• _待答问题_
1. 请打印关于Python多线程与GIL的文档片段中从“Python多线程并发模型在处理CPU密集任务时退化为多线程串行执行”到“集型任务的时候,并发度尚可。”的那一段，一字不改地照录。
2. 根据关于Python多线程与GIL的文档片段，线程在什么情况下会释放GIL？
3. 将关于Python多线程与GIL的文档片段中以“由于GIL的存在”开头的那一段改写得更简短，保留其主要事实。
----- 文档片段 -----
Python多线程并发模型在处理CPU密集任务时退化为多线程串行执行

原因

  1. 由于GIL的存在,同一时刻只有一个线程的字节码可以被Python解释器执行,
    因此无论CPU有多个核心,程序执行的是CPU密集任务还是I/O密集型任务,多个线程也无法并行执行。
  2. 线程被I/O阻塞的时候会释放GIL,因此多线程并发执行I/O密集型任务的时候,并发度尚可。
  3. 多线程执行纯CPU任务的时候,不会释放GIL,因此多线程执行纯CPU任务的线程并发执行时,接近退化为串行执行。

线程池版本-代码运行结果

(base) sgj@sgj-laptop:~/my-ostep/chap26/cpu-busy$ python thread_pool.py
Seconds per round: 1.0589
Total rounds: 55
Total real time:66.0324
Total theory time: 1.0589 * 55 = 58.2401
线程池版本
#!/usr/bin/env python

import time
import sys
from concurrent.futures import ThreadPoolExecutor
from concurrent.futures import as_completed


def spin(duration):
    i = 0
    while i < 1.18 * duration* 10**7:
        i += 1
    return duration

def main():
    # CPU密集任务中, Python 的多线程并发会退化为多线程串行
    t1 = time.time()
    spin(1)
    t2 = time.time()
    one = t2 - t1
    print(f"Seconds per round: {one:.4f}")

    durations = list(range(1, 11))
    with ThreadPoolExecutor() as e:
        start = time.time()
        futures = [e.submit(spin, x) for x in durations]
        gen = as_completed(futures)
        for f in gen:
            pass
        end = time.time()
        total_rounds = sum(durations)
        print(f"Total rounds: {total_rounds}")
        print(f"Total real time:{(end - start):.4f}")
        print(f"Total theory time: {one:.4f} * {total_rounds} = {(one * total_rounds):.4f}")

if __name__ == '__main__':
    main()

普通多线程版本-代码运行结果

(base) sgj@sgj-laptop:~/my-ostep/chap26$ python threads_threading.py
Seconds per round: 1.0434
Total real time:64.4664
Total rounds: 55
Total theory time: 1.0434 * 55 = 57.3856
普通多线程版本
#!/usr/bin/env python

import time
import sys
import threading


def spin(duration):
    i = 0
    while i < 1.18 * duration* 10**7:
        i += 1
    return duration

def main():
    # CPU密集任务中, Python 的多线程并发会退化为多线程串行
    t1 = time.time()
    spin(1)
    t2 = time.time()
    one = t2 - t1
    print(f"Seconds per round: {one:.4f}")

    durations = list(range(1, 11))
    lst = list()
    for duration in durations:
        t = threading.Thread(target=spin, args=(duration,))
        lst.append(t)

    start = time.time()
    for t in lst:
        t.start()

    for t in lst:
        t.join()
    end = time.time()

    total_rounds = sum(durations)
    print(f"Total real time:{(end - start):.4f}")
    print('Total rounds:', sum(durations))
    print(f"Total theory time: {one:.4f} * {total_rounds} = {(one * total_rounds):.4f}")

if __name__ == '__main__':
    main()
----- 数据行 -----
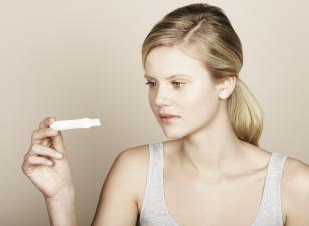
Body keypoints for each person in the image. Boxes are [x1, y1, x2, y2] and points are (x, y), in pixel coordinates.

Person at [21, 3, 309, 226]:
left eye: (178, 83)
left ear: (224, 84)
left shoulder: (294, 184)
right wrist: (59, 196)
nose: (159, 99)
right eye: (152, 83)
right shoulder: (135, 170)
-----
----- 数据行 -----
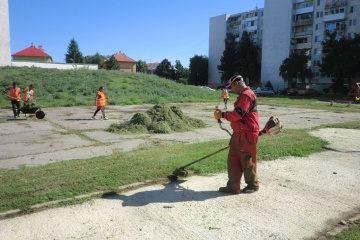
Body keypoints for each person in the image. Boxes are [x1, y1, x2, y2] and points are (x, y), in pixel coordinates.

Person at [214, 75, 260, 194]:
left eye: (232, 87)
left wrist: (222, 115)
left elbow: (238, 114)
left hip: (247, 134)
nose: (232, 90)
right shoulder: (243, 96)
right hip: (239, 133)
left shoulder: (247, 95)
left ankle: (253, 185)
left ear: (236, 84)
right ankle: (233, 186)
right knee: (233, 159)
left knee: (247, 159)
-----
----- 数据行 -----
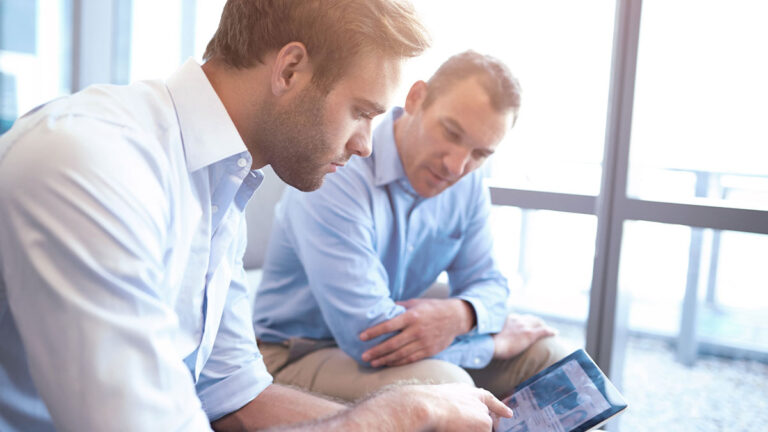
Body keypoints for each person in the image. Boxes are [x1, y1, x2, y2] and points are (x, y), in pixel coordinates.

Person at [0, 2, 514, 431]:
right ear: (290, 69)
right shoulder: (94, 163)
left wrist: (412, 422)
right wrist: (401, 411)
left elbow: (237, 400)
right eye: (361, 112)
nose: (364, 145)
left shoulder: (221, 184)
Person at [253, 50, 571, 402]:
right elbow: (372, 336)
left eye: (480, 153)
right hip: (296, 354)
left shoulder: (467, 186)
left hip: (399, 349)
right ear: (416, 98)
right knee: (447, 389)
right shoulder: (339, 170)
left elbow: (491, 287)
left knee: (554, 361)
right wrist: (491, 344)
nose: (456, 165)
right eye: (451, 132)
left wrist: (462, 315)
-----
• _逐题输出_
1.
Python多线程并发模型在处理CPU密集任务时退化为多线程串行执行

原因

  1. 由于GIL的存在,同一时刻只有一个线程的字节码可以被Python解释器执行,
    因此无论CPU有多个核心,程序执行的是CPU密集任务还是I/O密集型任务,多个线程也无法并行执行。
  2. 线程被I/O阻塞的时候会释放GIL,因此多线程并发执行I/O密集型任务的时候,并发度尚可。

2. 线程被I/O阻塞的时候会释放GIL。

3. GIL使同一时刻只有一个线程的字节码能被Python解释器执行，因此不论CPU有几个核心，也不论任务是CPU密集型还是I/O密集型，多个线程都无法并行执行。